Finance Reasoning
Overview
This benchmark is an improvement over Snorkel Finance, which tested agents on tool-calling for financial queries, but in which the queries required limited reasoning to answer the questions.
With the Financial Reasoning dataset, our aim was to create question-answer pairs that required models to reason in order to answer them correctly. An example of a financial query is "For AT&T, How significant are the company's postretirement benefit obligations in terms of interest burden, and what does this indicate about the company's long-term liability management in 2024?".
As with Snorkel Finance, we aimed to create a realistic environment in which a financial analyst agent can find answers to high level questions that are based on information in 10-K filings reports. To do this, we converted the information from the tables in 10-K documents into a relational database.

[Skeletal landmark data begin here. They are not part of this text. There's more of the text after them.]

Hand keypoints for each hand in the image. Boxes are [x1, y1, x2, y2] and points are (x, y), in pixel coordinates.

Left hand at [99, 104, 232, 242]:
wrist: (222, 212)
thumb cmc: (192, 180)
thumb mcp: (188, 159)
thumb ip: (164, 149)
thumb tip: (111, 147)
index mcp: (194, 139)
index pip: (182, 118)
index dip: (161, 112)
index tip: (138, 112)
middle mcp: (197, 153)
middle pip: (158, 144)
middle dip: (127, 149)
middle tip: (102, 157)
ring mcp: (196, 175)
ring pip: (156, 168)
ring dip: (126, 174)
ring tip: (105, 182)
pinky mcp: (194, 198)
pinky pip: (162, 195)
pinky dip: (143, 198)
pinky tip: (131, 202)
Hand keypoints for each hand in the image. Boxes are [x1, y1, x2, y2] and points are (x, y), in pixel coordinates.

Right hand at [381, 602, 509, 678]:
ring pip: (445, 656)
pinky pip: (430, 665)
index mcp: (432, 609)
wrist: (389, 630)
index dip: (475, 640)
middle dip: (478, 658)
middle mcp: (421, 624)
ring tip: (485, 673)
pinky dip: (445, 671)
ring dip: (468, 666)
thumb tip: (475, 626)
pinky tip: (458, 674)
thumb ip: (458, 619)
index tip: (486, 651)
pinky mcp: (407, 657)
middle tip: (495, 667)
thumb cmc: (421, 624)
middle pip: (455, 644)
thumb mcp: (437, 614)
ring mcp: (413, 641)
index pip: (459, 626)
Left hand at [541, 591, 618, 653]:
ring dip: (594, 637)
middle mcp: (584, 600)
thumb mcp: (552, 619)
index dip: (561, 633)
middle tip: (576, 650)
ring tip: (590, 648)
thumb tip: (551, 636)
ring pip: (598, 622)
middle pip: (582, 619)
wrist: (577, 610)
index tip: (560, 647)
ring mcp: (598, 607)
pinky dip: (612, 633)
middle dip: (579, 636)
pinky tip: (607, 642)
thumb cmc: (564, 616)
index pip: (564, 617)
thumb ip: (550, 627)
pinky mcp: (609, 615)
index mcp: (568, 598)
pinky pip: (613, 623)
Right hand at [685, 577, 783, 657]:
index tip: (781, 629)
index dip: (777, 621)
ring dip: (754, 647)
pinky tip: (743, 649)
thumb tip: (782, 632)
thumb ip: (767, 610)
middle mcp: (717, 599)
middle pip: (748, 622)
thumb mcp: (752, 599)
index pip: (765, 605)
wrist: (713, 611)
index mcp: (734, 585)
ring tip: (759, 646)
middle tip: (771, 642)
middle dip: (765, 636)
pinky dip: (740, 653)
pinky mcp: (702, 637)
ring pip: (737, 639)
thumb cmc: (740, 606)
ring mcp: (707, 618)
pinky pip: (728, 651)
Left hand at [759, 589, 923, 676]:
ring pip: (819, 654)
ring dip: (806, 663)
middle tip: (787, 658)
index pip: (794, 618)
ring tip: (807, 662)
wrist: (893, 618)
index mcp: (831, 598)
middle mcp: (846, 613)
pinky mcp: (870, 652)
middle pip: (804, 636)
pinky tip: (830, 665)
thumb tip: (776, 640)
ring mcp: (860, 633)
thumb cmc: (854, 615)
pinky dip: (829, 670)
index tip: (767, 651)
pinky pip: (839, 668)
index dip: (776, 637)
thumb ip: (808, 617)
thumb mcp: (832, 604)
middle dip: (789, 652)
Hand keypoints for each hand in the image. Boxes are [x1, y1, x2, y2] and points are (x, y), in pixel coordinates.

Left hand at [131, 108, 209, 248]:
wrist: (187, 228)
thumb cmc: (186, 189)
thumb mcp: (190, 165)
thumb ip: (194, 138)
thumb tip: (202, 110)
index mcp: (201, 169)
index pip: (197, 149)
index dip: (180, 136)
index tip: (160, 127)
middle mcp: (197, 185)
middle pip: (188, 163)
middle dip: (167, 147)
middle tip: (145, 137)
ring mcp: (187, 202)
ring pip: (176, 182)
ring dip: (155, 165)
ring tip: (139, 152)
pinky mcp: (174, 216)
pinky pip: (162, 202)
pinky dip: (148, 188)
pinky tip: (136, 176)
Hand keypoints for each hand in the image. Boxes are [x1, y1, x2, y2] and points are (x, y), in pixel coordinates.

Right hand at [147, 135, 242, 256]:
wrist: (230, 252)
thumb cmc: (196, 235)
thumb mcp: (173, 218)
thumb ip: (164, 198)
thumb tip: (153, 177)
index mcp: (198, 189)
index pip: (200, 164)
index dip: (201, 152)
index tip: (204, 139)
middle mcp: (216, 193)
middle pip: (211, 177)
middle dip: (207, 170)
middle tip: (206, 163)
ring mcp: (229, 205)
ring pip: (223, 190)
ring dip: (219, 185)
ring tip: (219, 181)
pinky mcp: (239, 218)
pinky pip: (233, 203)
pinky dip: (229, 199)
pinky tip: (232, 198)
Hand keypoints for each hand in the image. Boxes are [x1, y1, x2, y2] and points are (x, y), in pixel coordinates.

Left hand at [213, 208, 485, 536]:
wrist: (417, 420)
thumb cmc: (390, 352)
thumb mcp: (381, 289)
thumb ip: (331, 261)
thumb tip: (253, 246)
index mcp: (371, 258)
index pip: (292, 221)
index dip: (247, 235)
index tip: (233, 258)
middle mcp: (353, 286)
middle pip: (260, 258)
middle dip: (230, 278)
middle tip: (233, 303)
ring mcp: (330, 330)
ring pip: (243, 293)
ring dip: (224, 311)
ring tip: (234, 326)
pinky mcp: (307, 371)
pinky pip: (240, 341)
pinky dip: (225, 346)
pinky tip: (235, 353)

Agents, therefore, need to reason about what information is required to answer the question, use the database tools to look up the correct tables, and make accurate SQL calls, often in succession, and combine answers to produce a final response.
Our question-answer pairs have been carefully co-created with Snorkel's Expert Data-as-a-Service network of financial experts, to ensure they are high quality. QA pairs are representative of real world financial analyst questions, accurate, and require sufficient reasoning to answer. This is a challenging task, requiring an average of 12 steps of reasoning and tool use.
Model Comparison
Data Sample
The current version of this benchmark contains 79 expert-co-created QA pairs, with a plan to release a larger version in the near future. You can find the dataset on HuggingFace. Here's an example interaction in this dataset.

Evaluation Methodology
We evaluate the agentic traces with Claude Sonnet 3.7, which has access to the ground truth answer, for final answer correctness and completeness. We use Langchain's integration for all reported models in the simulation engine. We use a timeout of 15 minutes per trace, and 100 turns, which we have found to work well with most models.
NOTE: We report accuracy on all traces, including those in which AI agents failed to provide a final task solution, either due to recursion/API errors in langgraph or errant behavior from the AI agent that forced the conversation to conclude prematurely.